La Belle et la Bête par Hugo Harnois
L'art est un éternel recommencement, et l'œuvre dépasse sans cesse le créateur. La Belle et la Bête est une histoire vieille de millénaires et reprise par les plus grands (Cocteau, Disney, Glass). Mais l'homme du Pacte des loups et Silent Hill prouve qu'il n'a pas froid aux yeux en reprenant à son compte cette légende métaphorique, avec deux des plus grands acteurs de leur génération : Léa Seydoux et Vincent Cassel. Mais la question est la suivante : peut-on croire encore aux histoires d'amour en 2014 ?
Il n'y aura pour cette nouvelle version de Le Belle et la Bête aucun mystère puisque Gans affiche ses intentions dès le départ : ce sont les enfants les premiers visés, car c'est à eux que cette histoire est racontée. C'est la première faute du réalisateur qui veut, avec son remake, embrasser tous les publics. Mélanger ici le drame et la légèreté ne marche à aucun moment, il ne fait que rendre l'œuvre inégale et déséquilibrée. Quand une scène déchirante (la Belle refusant l'amour de la Bête) succède à une séquence antinomique (la Belle riant à la vue de petites créatures), on est en droit d'être perdu.
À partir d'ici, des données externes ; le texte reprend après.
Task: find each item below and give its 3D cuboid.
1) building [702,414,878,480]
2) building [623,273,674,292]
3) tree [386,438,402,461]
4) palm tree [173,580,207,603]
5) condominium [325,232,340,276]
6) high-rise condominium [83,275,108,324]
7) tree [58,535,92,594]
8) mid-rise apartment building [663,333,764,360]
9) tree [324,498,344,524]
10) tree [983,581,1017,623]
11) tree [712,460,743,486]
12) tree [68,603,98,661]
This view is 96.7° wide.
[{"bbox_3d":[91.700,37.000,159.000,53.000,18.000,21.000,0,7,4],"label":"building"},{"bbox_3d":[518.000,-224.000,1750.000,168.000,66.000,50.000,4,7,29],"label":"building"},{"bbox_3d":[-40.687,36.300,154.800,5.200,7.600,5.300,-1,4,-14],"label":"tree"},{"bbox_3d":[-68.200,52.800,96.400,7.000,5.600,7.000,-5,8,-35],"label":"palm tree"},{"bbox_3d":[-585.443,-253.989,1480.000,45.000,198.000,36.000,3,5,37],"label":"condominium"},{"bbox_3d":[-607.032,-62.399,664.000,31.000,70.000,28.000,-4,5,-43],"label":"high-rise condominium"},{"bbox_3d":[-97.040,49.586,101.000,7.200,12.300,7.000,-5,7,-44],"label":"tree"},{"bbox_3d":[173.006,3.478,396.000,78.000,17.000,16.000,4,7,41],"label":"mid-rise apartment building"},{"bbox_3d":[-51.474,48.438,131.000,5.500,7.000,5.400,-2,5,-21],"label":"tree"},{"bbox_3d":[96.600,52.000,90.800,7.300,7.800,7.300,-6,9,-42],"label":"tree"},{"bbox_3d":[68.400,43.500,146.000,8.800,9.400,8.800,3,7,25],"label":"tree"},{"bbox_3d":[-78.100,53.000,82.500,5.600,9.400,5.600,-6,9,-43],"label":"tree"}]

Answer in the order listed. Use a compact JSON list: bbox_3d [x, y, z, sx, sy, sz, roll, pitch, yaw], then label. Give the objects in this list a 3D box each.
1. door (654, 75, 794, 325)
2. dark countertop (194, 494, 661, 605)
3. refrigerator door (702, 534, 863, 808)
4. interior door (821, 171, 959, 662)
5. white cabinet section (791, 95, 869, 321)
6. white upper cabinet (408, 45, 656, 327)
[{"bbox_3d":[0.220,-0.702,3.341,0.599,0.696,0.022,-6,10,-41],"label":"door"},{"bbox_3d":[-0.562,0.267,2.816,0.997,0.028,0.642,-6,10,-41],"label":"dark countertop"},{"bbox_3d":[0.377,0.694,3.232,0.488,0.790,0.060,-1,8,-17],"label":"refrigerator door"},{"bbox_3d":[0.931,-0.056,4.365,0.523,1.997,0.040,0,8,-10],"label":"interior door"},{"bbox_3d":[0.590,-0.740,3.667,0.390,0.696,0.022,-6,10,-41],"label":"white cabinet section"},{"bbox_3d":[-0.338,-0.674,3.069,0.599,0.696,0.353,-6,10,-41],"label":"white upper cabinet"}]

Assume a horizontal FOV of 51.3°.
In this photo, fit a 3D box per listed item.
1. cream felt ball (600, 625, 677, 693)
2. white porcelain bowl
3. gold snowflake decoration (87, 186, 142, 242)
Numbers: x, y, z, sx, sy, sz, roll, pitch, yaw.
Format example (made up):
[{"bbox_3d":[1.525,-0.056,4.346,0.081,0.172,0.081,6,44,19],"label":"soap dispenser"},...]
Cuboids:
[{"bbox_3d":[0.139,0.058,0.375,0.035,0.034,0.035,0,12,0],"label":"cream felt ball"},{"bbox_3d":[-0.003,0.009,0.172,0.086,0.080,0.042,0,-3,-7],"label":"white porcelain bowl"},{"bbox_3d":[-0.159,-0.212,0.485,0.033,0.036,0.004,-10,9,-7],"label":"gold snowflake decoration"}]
Le deuxième problème, c'est que nous ne croyons à aucun moment en l'amour de ces deux personnages. Gans a eu la bonne idée de s'intéresser davantage à la famille du marchand en leur accordant plus de temps et d'importance. Mais quand cette partie narrative prend le pas sur la romance, il y a un véritable soucis. Quid de l'attraction / répulsion de Belle et du lien qui devrait les unir ? C'est le néant, même si des thèmes bien connus restent ancrés dans cette histoire universelle. Les pêchés (la cupidité, l'envie) tout comme la sauvagerie humaine sont présents, mais déjà ressassés à maintes reprises.
Le troisième et dernier problème est malheureusement la présence de Léa Seydoux. Si l'on ne peut lui enlever sa qualité d'actrice dans de nombreux films (Les Adieux à la Reine, L'enfant d'en haut, Grand Central), il faut reconnaître que le rôle de princesse ne lui va pas du tout. Malgré la magnificence de ses robes. Malgré l'univers baroque et fantastique dans lequel elle s'inscrit. Ce n'est cependant pas une surprise de soutenir que Vincent Cassel est excellent dans le rôle de la Bête, pleine de virilité et de sauvagerie. Mais derrière cette qualité se cache un défaut : son visage qui devrait être monstrueux ne fait tout simplement pas peur. Une fois encore, les enfants sont l'objectif visé. Dommage que le cinéaste se soit tromper de cible.